Wednesday, July 29, 2015

Review: Sorcerer to the Crown (A Sorcerer Royal Novel) by Zen Cho

When I read the description and jacket blurbs for this book, I knew I was going to love it.  It is blurbed on the cover by the wonderful Naomi Novik, who likens Cho's book to Georgette Heyer and Susanna Clarke, two of my favorite authors.  And indeed, I did absolutely love this book.  This is London-based author Zen Cho's first novel, and it is really hard to believe that this is her first full-length book.  It is a beautifully and brilliantly written Regency-fantasy-comedy of manners-social commentary.  The blurbs and description of Cho's book make it sound like a fluffy piece of fun.  It is certainly fun, but it is far from fluffy.  I loved this book, but I think the publisher/marketing department have done this book a disservice by selling it as a sort of light Gail Carriger-type fantasy romance comedy of manners.  In saying that, I certainly am not insulting Gail Carriger, who is one of my favorite authors.  But Carriger is attempting to do something quite different from Cho.  Cho's book is fun, romantic, whimsical, and charming, but it is far more than that.  All of that Carriger-Heyer stuff is what drew me in, but this book is also (or perhaps, more accurately) a social commentary and allegory.  It is written in a deceptively light and charming style, but it deals with race and gender, racism, sexism, and xenophobia.  Racism, sexism, and xenophobia were certainly rampant in Regency England, and are still a large part of Western culture, but of course, authors like Heyer, Elizabeth Peters, and Carriger tend to gloss over those aspects of upper-class English society and politics.  They deal with sexism perhaps a little, but in general, those authors revel in a highly romanticized version of historical England.  I am an unrepentant Anglophile, so that has never hugely bothered me, but Cho's book brings all of this to the surface.  

And yet she somehow manages to keep this book fun and charming, just like all of those books to which it has been compared.  I don't know how she managed it.  From my description of its social commentary aspects, you might think this is a heavy and depressing book, but it is very far from that.  It is written in the wry and archaic style of Susanna Clarke's brilliant Jonathan Strange and Mr.

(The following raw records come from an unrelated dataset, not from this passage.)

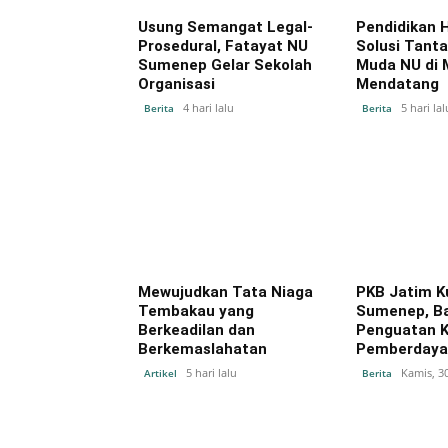
Usung Semangat Legal-
Pendidikan 
Prosedural, Fatayat NU
Solusi Tant
Sumenep Gelar Sekolah
Muda NU di 
Organisasi
Mendatang
4 hari lalu
5 hari lal
Berita
Berita
Mewujudkan Tata Niaga
PKB Jatim K
Tembakau yang
Sumenep, B
Berkeadilan dan
Penguatan 
Berkemaslahatan
Pemberdaya
5 hari lalu
Kamis, 30
Artikel
Berita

Norrell, and like that book, deals with a Regency England full of stuffy magicians who are, for the most part, more theoretical than active in their magicking.  While it is therefore no surprise that Cho's book draws comparisons to Clarke's novel, due to the superficial similarities between these books, it is really Cho's interest in the ways in which people of color and women would have been seen and treated in such a society that sets this book apart.  This is a wonderfully written, hugely enjoyable, and thought-provoking novel.  Cho is a huge talent, and I certainly hope that this book gets a lot of attention, as it so richly deserves.  I am so happy that this is only the first in a trilogy.  That being said, for those of you who are weary (and wary) of yet another trilogy, you should know that this novel is entirely complete on its own.  The ending is tied up very nicely, as you would expect from Jane Austen or Georgette Heyer, but you will definitely want to hear more from these characters and about this unusual alternative version of England that Cho has created.  The main female character, who is of mixed race, is a delightful creation who does not conform to the usual stereotypes of romantic heroines.  She is brilliant, strong, beautiful, and ruthless.  The main male character is a former African slave, and his race is a major issue throughout the novel.  There is also a talking caterpillar named Gilbert.  What more could anyone want?  

One last note, about the title and cover of the US edition of this novel: the title is bland and forgettable, and not really that evocative of what this book is really about (I won't say anymore, because I don't want to spoil the plot).  More problematic is the US edition cover, which hints rather strongly at a Chinese element.  There is only one Chinese character in this book, and a pretty minor one at that, and while there are major plot points dealing with Asia, the book is really very much about England--its politics, culture, class structure, prejudices, manners, and mores.  Dragons also do not play a large part in this book at all.  I can only guess that the cover was designed by someone who did not read this book, and only looked at the author's name, and went with some (hugely inaccurate) stereotypes (the author is of Malaysian decent)  Or, alternatively, and I don't know which is worse, someone who had read the book still decided that the way to sell this book, given the author's name, would be to play heavily and inaccurately into an audience that is looking for something vaguely Eastern and exotic.  Either way, bad job to the publisher, who is really misrepresenting this book and author, and probably preventing people who would love this book from picking it up.

(I received this book in exchange for an honest review from Penguin Books' First to Read program.)